May 21, 2013
  • Beyond Wall Street: How the fiscal crisis yields new opportunities

    Photo credit: Urbanite

    By Rolando Pujol

    The city’s worst economic downturn since the days of Fiorello La Guardia could claim up to 70,000 financial-services jobs and a breathtaking total of 300,000 positions, easily transforming how Wall Street works, but more significantly, how many New Yorkers make their livings, observers said.

    And that isn’t necessarily a bad thing.

    New York is poised to grab a historic opportunity to remake itself, experts said. The city is working to develop a more diverse economic base beyond the canyons of the Financial District by teaming up laid-off financial wizards with creative academics to create unheard-of products and start-ups. Officials also are renewing a focus on jobs for the middle class and fostering a culture of entrepreneurship.

    The result could be an economy whose fate is not so tied to the staccato of the stock ticker.

    “We’ve been way too dependent upon Wall Street and the finance sector for a generation now,” said Jonathan Bowles, director of the Center for an Urban Future. “Wall Street has always come back. When it does come back, the urgency of diversifying [the economy] often goes out the door. This might be different.”0323LOC5col%28C%29wall.jpg

    Biotech advances at the AIDS Vaccine and Design Development Lab in Sunset Park, Brooklyn, and similar facilities could propel New York toward better times. (Katya Pronin)

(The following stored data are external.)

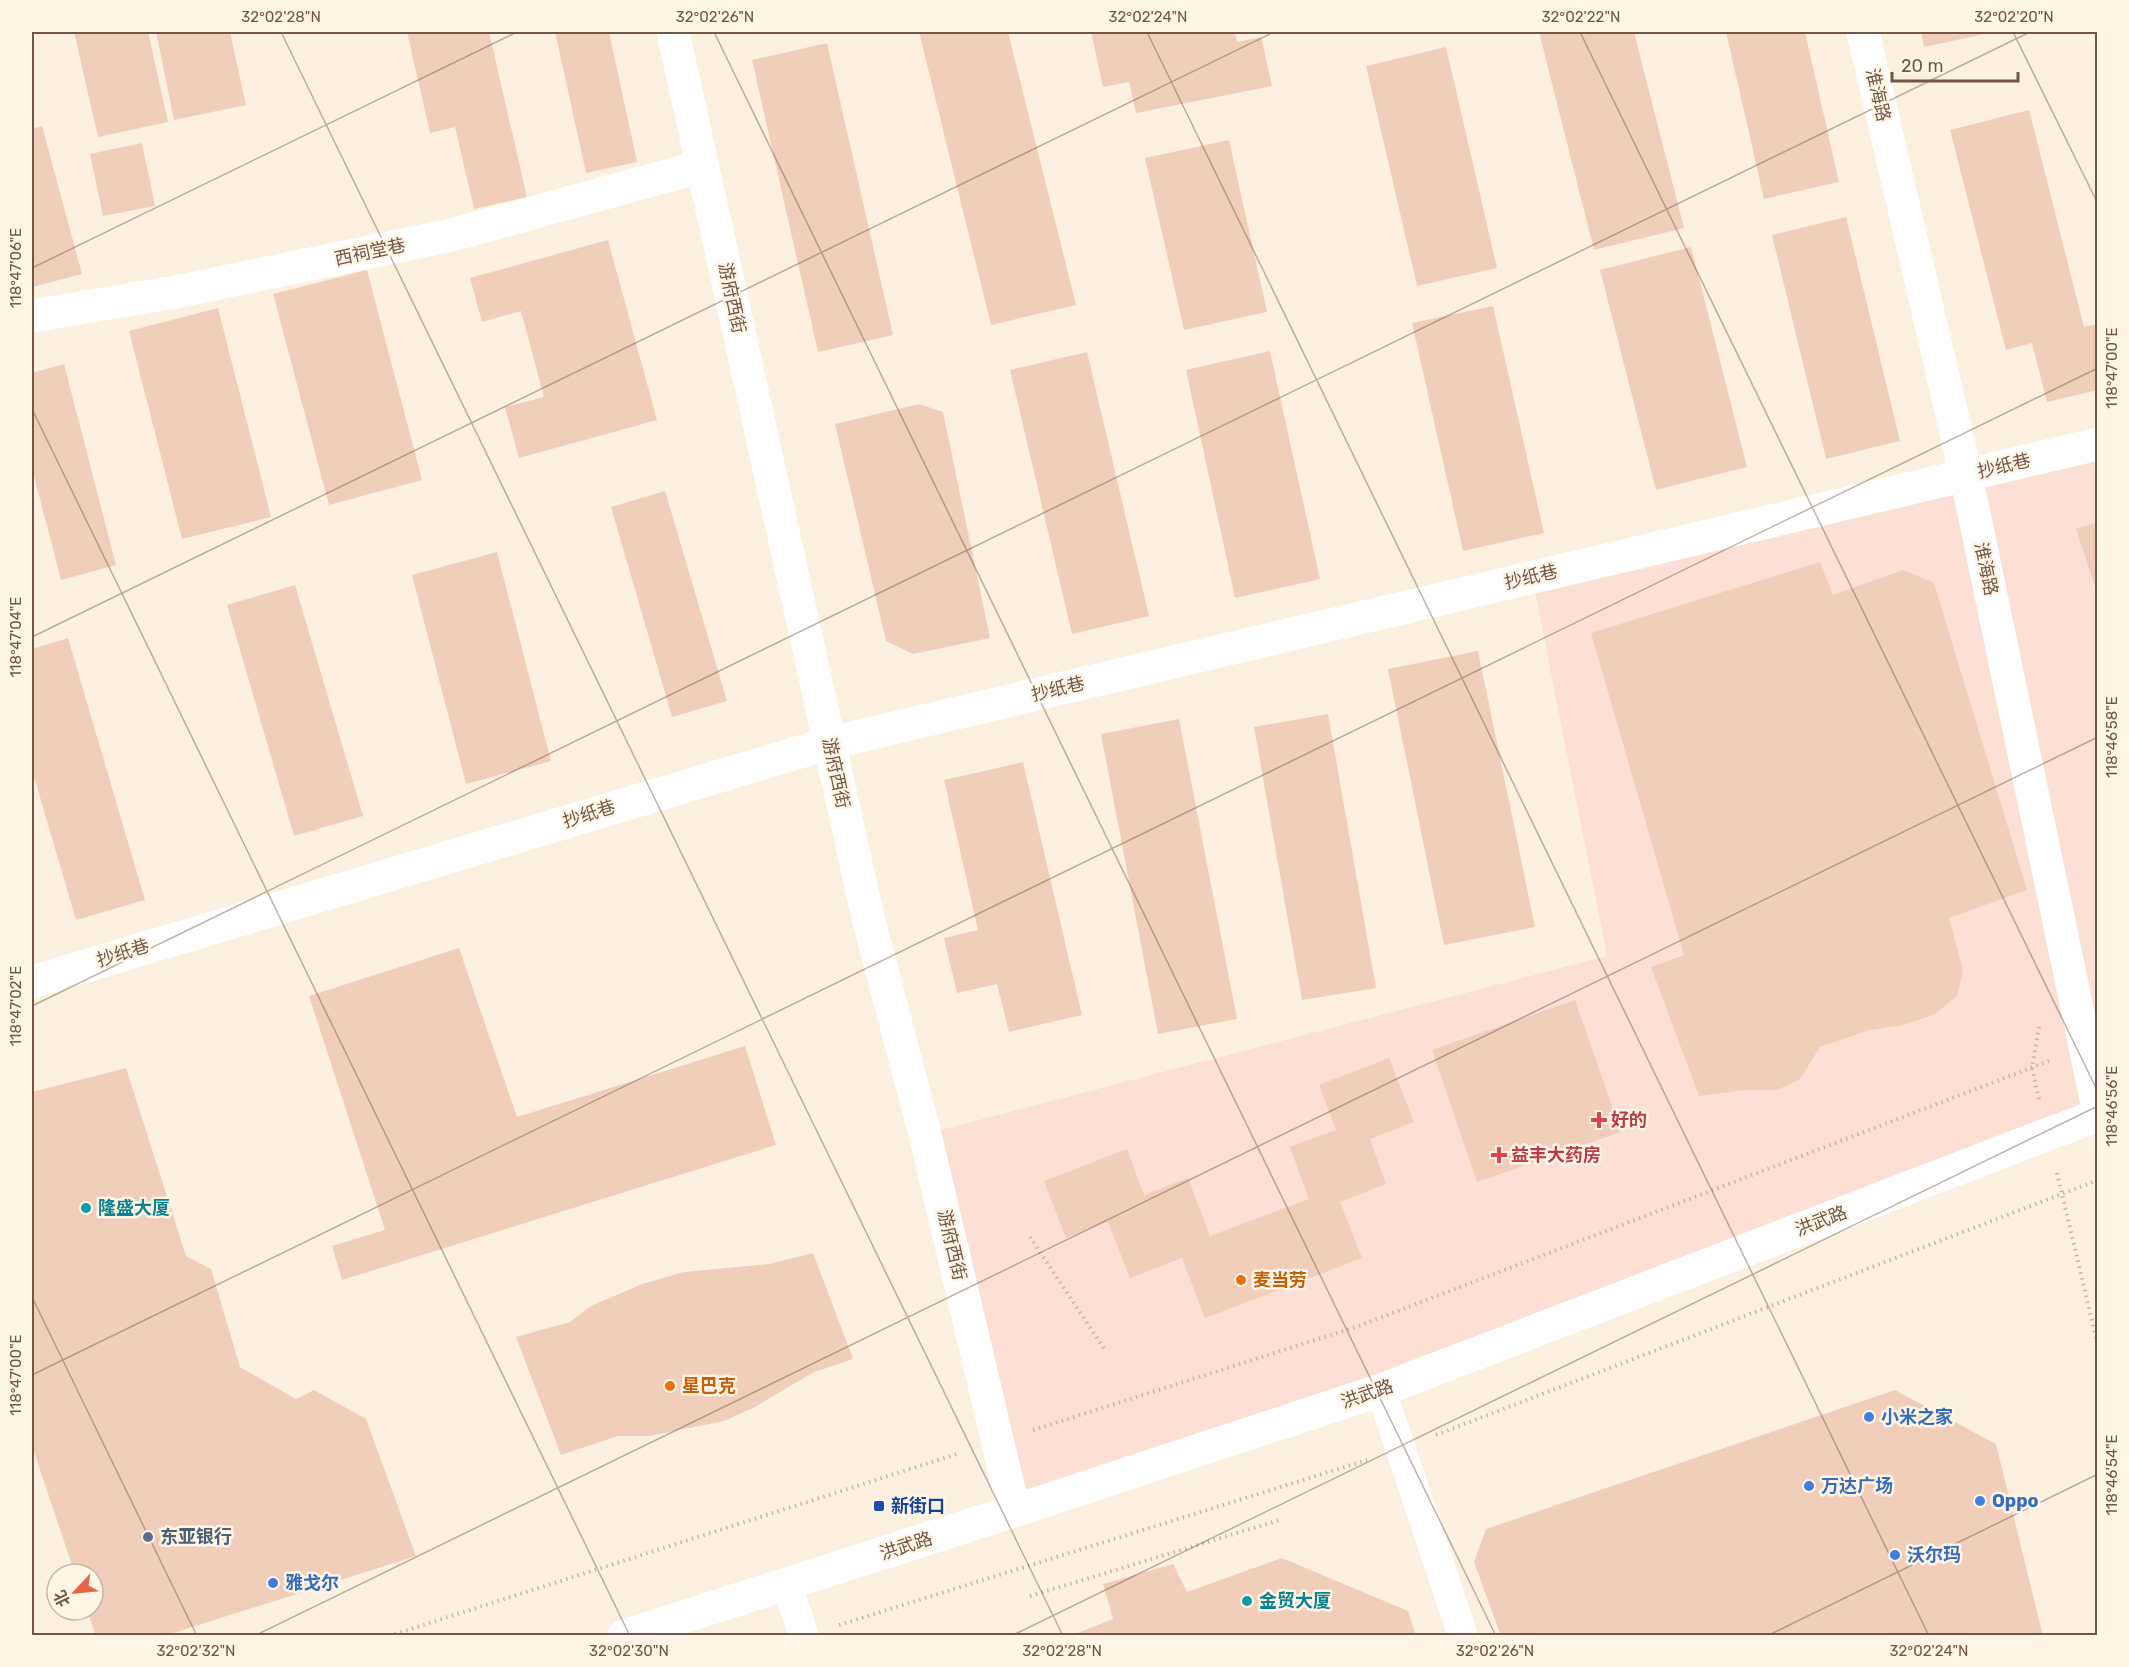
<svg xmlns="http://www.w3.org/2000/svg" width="2129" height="1667" viewBox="0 0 2129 1667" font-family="Rubik,'Noto Sans SC',sans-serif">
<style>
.commercial{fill:#fcdfd5}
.building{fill:#f1ceb9}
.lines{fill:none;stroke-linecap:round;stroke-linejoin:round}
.path{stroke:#d5b19d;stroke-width:4;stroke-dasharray:1.5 4.5;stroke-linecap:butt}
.pedestrian{stroke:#fff;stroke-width:30}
.minor{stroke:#fff;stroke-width:33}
.secondary{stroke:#fff;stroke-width:33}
.ticks{fill:none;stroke:#735648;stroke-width:1.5;stroke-opacity:0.45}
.health-dot{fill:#e0444e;stroke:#fff5e7;stroke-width:2}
.culture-dot{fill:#0f9aa8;stroke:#fff5e7;stroke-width:2}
.food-dot{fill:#e8710a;stroke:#fff5e7;stroke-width:2}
.shop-dot{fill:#3f7fe0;stroke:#fff5e7;stroke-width:2}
.transit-dot{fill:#1a4fb4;stroke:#fff5e7;stroke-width:2}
.service-dot{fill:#5c6f8a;stroke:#fff5e7;stroke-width:2}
.labels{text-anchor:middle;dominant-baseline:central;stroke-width:5;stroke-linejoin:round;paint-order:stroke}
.street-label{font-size:18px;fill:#735648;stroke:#fff5e7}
.health-label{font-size:18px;font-weight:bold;fill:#be3a42;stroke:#fff5e7;text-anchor:start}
.culture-label{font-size:18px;font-weight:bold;fill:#0d838f;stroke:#fff5e7;text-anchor:start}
.food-label{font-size:18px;font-weight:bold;fill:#c56008;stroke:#fff5e7;text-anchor:start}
.shop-label{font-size:18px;font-weight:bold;fill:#366cbe;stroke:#fff5e7;text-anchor:start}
.transit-label{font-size:18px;font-weight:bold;fill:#164399;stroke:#fff5e7;text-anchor:start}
.service-label{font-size:18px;font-weight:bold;fill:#4e5e75;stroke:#fff5e7;text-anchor:start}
.neatline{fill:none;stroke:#735648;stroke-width:2}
.ticks-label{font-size:15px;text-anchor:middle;fill:#735648}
</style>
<rect width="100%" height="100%" fill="#fcf1e1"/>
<!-- commercial -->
<polygon class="commercial" points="2097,444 2097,1115 1014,1511 925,1134 1607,956 1532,577"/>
<!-- building -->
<g class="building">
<polygon points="74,32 148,32 168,122 98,137"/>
<polygon points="156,32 230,32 246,105 174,120"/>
<polygon points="407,32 489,32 527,197 474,209 455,127 430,133"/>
<polygon points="555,32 609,32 637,162 586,173"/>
<polygon points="919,32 1008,32 1076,305 991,325"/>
<polygon points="1091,32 1235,32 1237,42 1261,37 1272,86 1136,113 1129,82 1103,87"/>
<polygon points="1539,32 1634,32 1684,228 1594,250"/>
<polygon points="1726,32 1805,32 1839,182 1764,199"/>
<polygon points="1921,32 1994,32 1924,47"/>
<polygon points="827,43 893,335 818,352 752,60"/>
<polygon points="1446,47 1497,268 1417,286 1366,66"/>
<polygon points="2029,110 2084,327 2098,324 2098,390 2047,402 2032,343 2006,350 1950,130"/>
<polygon points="42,126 82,274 32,287 32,129"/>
<polygon points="1229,140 1267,312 1184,330 1145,158"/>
<polygon points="142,143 155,206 103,216 90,154"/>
<polygon points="1846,217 1900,441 1826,459 1772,235"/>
<polygon points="608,240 657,420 519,458 505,407 544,397 521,311 482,322 470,278"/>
<polygon points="1691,247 1747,467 1656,490 1600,270"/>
<polygon points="367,270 422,480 329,505 273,294"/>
<polygon points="1493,306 1544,533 1463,551 1412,323"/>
<polygon points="218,308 271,517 182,539 129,331"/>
<polygon points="1270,351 1320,579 1235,598 1186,370"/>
<polygon points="1087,352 1149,616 1072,634 1010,370"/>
<polygon points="64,364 116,565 61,580 32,468 32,373"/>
<polygon points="919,404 943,412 990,638 913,654 886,641 835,424"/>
<polygon points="665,491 727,701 672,717 611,507"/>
<polygon points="2098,522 2098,593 2097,593 2076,529"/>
<polygon points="497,552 551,761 466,784 412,575"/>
<polygon points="1820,562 1833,595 1903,570 1934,583 2027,890 1949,918 1963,970 1957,996 1935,1014 1904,1025 1869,1030 1820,1047 1800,1079 1777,1090 1746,1090 1699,1096 1651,967 1684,955 1591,633"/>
<polygon points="295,585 363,816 294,836 227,605"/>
<polygon points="68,638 145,900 76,920 32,770 32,649"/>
<polygon points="1478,651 1535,927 1444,945 1388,669"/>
<polygon points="1328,714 1376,988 1302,1000 1254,727"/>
<polygon points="1179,719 1237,1019 1158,1034 1101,734"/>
<polygon points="1023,762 1082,1015 1009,1032 997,984 957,993 944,938 978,930 944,780"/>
<polygon points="459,948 517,1117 745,1046 776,1145 342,1280 332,1246 385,1230 309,996"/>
<polygon points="1575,1000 1621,1132 1477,1182 1432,1050"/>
<polygon points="1389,1058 1414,1122 1370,1139 1386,1184 1340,1202 1362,1258 1205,1318 1182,1258 1130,1278 1108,1222 1066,1238 1044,1181 1127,1149 1144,1195 1188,1178 1210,1236 1309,1199 1290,1147 1336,1130 1319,1085"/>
<polygon points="126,1068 186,1256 211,1269 240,1367 296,1399 314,1390 366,1419 416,1556 164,1636 96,1636 87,1610 93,1610 93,1574 75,1574 32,1446 32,1092"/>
<polygon points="813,1253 853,1359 812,1373 755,1407 724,1421 649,1436 618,1436 561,1455 516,1337 570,1322 591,1306 642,1284 684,1272 769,1264"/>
<polygon points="1895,1390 1996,1444 2043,1636 1501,1636 1474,1562 1486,1529"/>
<polygon points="1282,1558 1408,1611 1416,1636 1070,1636 1113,1619 1103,1584 1173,1564 1187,1592"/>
</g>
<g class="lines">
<!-- path -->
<g class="path">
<polyline points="2039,1099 2032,1068 2039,1027"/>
<polyline points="2057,1173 2098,1346"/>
<polyline points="1030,1237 1105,1350"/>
<polyline points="1033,1430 1356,1327 2049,1061"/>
<polyline points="1436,1435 2098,1180"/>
<polyline points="1030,1596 1280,1520"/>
<polyline points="839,1625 1367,1460"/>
<polyline points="389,1636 960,1453"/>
</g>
<!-- pedestrian -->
<g class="pedestrian">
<polyline points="1381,1390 1463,1636"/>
<polyline points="787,1585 804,1636"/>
</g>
<!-- minor -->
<g class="minor">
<polyline points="673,32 868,918 925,1134 1014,1511"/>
<polyline points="1863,32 1966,475 2098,1109"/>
<polyline points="32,316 175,292 452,235 703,166"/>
<polyline points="32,982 830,743 2098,444"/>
</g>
<!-- secondary -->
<polyline class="secondary" points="624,1636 1014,1511 1381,1390 2098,1115"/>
</g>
<!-- ticks -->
<path class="ticks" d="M281,32L1063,1636M714,32L1496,1636M1147,32L1929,1636M1580,32L2098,1092M2013,32L2098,204M32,268L517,32M32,409L630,1636M32,637L1274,32M32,1006L2030,32M32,1297L197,1636M32,1375L2098,368M254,1636L2098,737M1011,1636L2098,1106M1767,1636L2098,1474"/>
<!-- markers -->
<g class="health-dot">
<path d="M1596 1111h6v6h6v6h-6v6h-6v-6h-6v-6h6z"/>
<path d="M1496 1146h6v6h6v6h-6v6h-6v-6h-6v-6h6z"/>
</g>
<g class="culture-dot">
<circle cx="86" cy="1208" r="6"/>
<circle cx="1247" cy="1601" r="6"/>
</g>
<g class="food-dot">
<circle cx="1241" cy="1280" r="6"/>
<circle cx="670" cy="1386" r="6"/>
</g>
<g class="shop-dot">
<circle cx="1869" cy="1417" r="6"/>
<circle cx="1809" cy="1486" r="6"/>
<circle cx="1980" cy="1501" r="6"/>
<circle cx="1895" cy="1555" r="6"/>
<circle cx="273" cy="1583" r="6"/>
</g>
<rect class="transit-dot" x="873" y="1500" width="12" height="12" rx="3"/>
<circle class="service-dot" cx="148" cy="1537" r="6"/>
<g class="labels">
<!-- street labels -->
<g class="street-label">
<text transform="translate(1878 95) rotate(77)">淮海路</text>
<text transform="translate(370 252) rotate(-12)">西祠堂巷</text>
<text transform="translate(732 298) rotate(78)">游府西街</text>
<text transform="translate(2004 466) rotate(-13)">抄纸巷</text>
<text transform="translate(1986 569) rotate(78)">淮海路</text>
<text transform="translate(1531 577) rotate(-13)">抄纸巷</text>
<text transform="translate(1058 689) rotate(-13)">抄纸巷</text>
<text transform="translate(836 773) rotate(78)">游府西街</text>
<text transform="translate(589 814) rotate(-17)">抄纸巷</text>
<text transform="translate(123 953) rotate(-17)">抄纸巷</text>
<text transform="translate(1821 1221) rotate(-21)">洪武路</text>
<text transform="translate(952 1245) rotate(77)">游府西街</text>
<text transform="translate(1367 1394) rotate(-19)">洪武路</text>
<text transform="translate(906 1546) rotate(-18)">洪武路</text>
</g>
<!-- health labels -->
<g class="health-label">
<text x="1611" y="1120">好的</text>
<text x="1511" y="1155">益丰大药房</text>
</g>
<!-- culture labels -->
<g class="culture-label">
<text x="98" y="1208">隆盛大厦</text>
<text x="1259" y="1601">金贸大厦</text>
</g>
<!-- food labels -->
<g class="food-label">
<text x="1253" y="1280">麦当劳</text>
<text x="682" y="1386">星巴克</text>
</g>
<!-- shop labels -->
<g class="shop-label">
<text x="1881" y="1417">小米之家</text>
<text x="1821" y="1486">万达广场</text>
<text x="1992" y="1501">Oppo</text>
<text x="1907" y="1555">沃尔玛</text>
<text x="285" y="1583">雅戈尔</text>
</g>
<!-- transit labels -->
<g class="transit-label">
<text x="891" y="1506">新街口</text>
</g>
<!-- service labels -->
<g class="service-label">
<text x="160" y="1537">东亚银行</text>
</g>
</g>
<!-- border -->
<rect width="2129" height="1667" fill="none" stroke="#fff5e7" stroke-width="66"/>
<!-- north arrow -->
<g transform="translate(75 1592) rotate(244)"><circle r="28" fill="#fff5e7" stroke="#c7b5a7" stroke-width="1.5"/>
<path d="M0-4.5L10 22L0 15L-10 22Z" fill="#e56646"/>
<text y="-9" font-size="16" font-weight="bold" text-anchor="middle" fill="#735648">北</text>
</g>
<!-- scale -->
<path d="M1892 72v9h126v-9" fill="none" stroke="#735648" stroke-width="3"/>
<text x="1901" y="72" font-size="18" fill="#735648" stroke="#fff5e7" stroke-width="4.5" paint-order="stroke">20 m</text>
<rect x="33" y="33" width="2063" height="1601" class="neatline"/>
<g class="ticks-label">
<text x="281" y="22">32°02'28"N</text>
<text x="715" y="22">32°02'26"N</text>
<text x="1148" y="22">32°02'24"N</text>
<text x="1581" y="22">32°02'22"N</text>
<text x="2014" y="22">32°02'20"N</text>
<text transform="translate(16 268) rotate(-90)" y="5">118°47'06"E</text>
<text transform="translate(2112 368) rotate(-90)" y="5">118°47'00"E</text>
<text transform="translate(16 637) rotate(-90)" y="5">118°47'04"E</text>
<text transform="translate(2112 737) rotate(-90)" y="5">118°46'58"E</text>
<text transform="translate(16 1006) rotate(-90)" y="5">118°47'02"E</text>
<text transform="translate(2112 1106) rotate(-90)" y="5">118°46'56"E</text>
<text transform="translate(16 1375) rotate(-90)" y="5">118°47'00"E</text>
<text transform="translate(2112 1475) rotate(-90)" y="5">118°46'54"E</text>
<text x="196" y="1656">32°02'32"N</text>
<text x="629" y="1656">32°02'30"N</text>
<text x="1062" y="1656">32°02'28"N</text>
<text x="1495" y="1656">32°02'26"N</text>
<text x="1929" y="1656">32°02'24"N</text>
</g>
</svg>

    The city’s initiatives

    The Bloomberg administration has been working for years to diversify the economy, and amid the financial crisis, is taking steps to retrain Wall Street workers and foster a range of initiatives, from new media and fashion to entrepreneurship, said Robert Lieber, deputy mayor for economic development.

    In fact, the city today will hold the first day of classes for the FastTrac program, which will train entrepreneurs, including former financial workers.

    Some 250,000 jobs have been created during Bloomberg’s two terms, most outside of finance. But that doesn’t make other numbers any less real: Financial services two years ago employed less than 10 percent of the people who generate payroll tax, but they paid 35 percent of that tax.

    That challenges the city, which wants to replace or create 400,000 jobs by 2015.

    “We don’t know what the revenues associated with that job creation will be, but we feel that we are so well positioned competitively that we will be able to meet that target,” Lieber said.

    To get there, the city is embracing public-private initiatives; retooling small businesses to adapt; pushing initiatives in biotech and life sciences; renewing its focus on the green sector; and pressing old standbys such as the fashion industry and the ports.

    What to do

    Many experts agree that the city should embrace:

    1. The creativity business: There are specific opportunities for growth. “Maybe it’s in design-related sectors, maybe it’s in video games or digital media,” Bowles said.

    2. Higher education: The extensive research universities produce has enormous potential to lead to entrepreneurship.

    3. Immigrant communities: Thirty-seven percent of New York City residents are foreign-born, and many are entrepreneurial, but “too few of the immigrant businesses end up growing to the next level,” Bowles said.

    The road ahead

    As the city tries to recalibrate, there’s one thing experts advise: Do not panic.

    “Every time we’ve had a recession since 1929, there’s a batch of books that comes out with titles or subtitles that include ‘The End of New York’ ... The fact is, it’s still there, and the city in terms of population and economic activities has never been greater,” said Robert Yaro, president of the Regional Plan Association.

    Indeed, what may ultimately get New York out of this crisis is the strength of its people, which Lieber calls New York’s “single greatest asset.”

    Economy: Bad to worse

    According to the Mayor’s Office of Management and Budget:

    — Without action, tax revenues are forecast to fall by $3.3 billion between FY 2008 and FY 2009, and fall an additional $1.7 billion between FY 2009 and FY 2010 for a total decline of $5 billion, a 13 percent decline.

    — Economically sensitive tax revenues, which include personal income, sales, business and real estate taxes, are projected to fall by 28 percent, or nearly $7 billion, in FY 2010 when compared with FY 2008.

    — New York City is expected to lose approximately 294,000 jobs from mid-2008 into 2010 and New York City wage earnings are expected to decline by $39 billion.

    — Wall Street firms were expected to lose a total of $47.2 billion in 2008 and further losses are expected in 2009.